Martin Wolfe is the name perhaps most associated with the renaissance of the idea that mixtures may be the way to cope with at least some diseases. That’s something else we’ve written about before, but as far as I know there have been no trials designed specifically to ask how wheat mixtures fare under UG99. Seems at least worth a try.

3 Replies to “UG99 pushes hot buttons”

  1. Jeremy: In the link you give to Martin Wolfe, he promotes the Zhu, Y. et al. Nature 406, 718-722 (2000) paper as an example of rice varietal mixtures coping with blast disease. This paper has now been queried (rather coyly) in a paper in Field Crops Research.

    These authors found that the disease-susceptible traditional rice variety was also lodging-susceptible. The interplanted modern variety stopped the traditional variety falling over and thereby increased its yields (the Zhu. et al. paper is equally coy on reasons for the actual yield effect). A good result for the value of varietal mixtures, but not necessarily for disease suppression.

    Further, on UG99 — assumptions are being made that it started life in Uganda. Far more likely UG99 came from Ethiopia, which, with its huge varietal (and species) diversity of wheat, is a hotbed/nursery/reservoir (or whatever) of wheat diseases. In the 1970s the USSR had a ‘Phytopathological Research Unit’ at Ambo in Ethiopia for just this reason.

    The current fashion for the on-farm conservation of crop diversity ignores the inevitable conservation of diverse plant diseases, some of which, like Ug99 of wheat, can cross continents on the wind and threaten crop production globally.

  2. @ Dave: Leaving aside the question of lodging, which I dealt with in my post about Zhu, you also said “The current fashion for the on-farm conservation of crop diversity ignores the inevitable conservation of diverse plant diseases, some of which, like Ug99 of wheat, can cross continents on the wind and threaten crop production globally.”

    Do you have evidence of the opposite point of view, that large monocultures of resistant varieties have caused the extinction of particular strains of any disease, or indeed any pest?

  3. Jeremy: I seem to have lost the `Featured Comment’ where you say that conserving crop varieties on farm conserves pathogens.

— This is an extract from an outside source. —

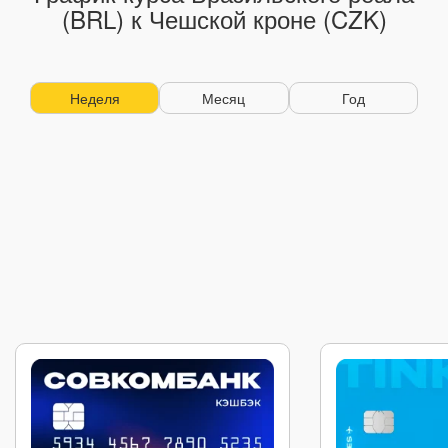
(BRL) к Чешской кроне (CZK)
Неделя
Месяц
Год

How can I recover it? It is important. We might know this, but do donors in Europe paying for, let’s say, conserving potato varieties in Peru, know they are also conserving some nasty diseases. More to the point, would they do this in Switzerland, or the Netherlands, or Norway where it would threaten their own production? It seems to be a case of `not in my back yard’, at the expense of developing countries.

    Monocultures and disease extinction is interesting. It could be done in controlled experiments where a new pathotype generated by mutation was introduced to a glasshouse with a susceptible and a resistant variety. After one season, the susceptible (and now diseased) variety could be herbicided quite dead. With reduced crop diversity, the following monoculture of the resistant variety would not allow the new pathogen to recover from `extinction’. But it is a bit academic – the aim of pathologist and plant breeders is to reduce the impact of disease by breeding resistant varieties, not to make pathogens extinct. They will always either hang in somewhere under traditional farming and in the wild or continue to evolve new strains (n.b. I am not a pathologist).

    After the Green Revolution in India, farmers were forbidden to cultivate old, disease susceptible, varieties of wheat as these inoculated disease into the newer varieties (and farmers hid the old, preferred, varieties inside plots of the new ones). In Australia a farmer growing disease susceptible durum wheat in a bread wheat area had disease resistance bred into his durum wheat at state expense to prevent inoculation of the bread wheat. This is anecdote and I would like to hear of more examples.

    Crop diseases are a long way from human diseases. I was in Ethiopia at the time smallpox was made extinct (apart from a few lab colonies).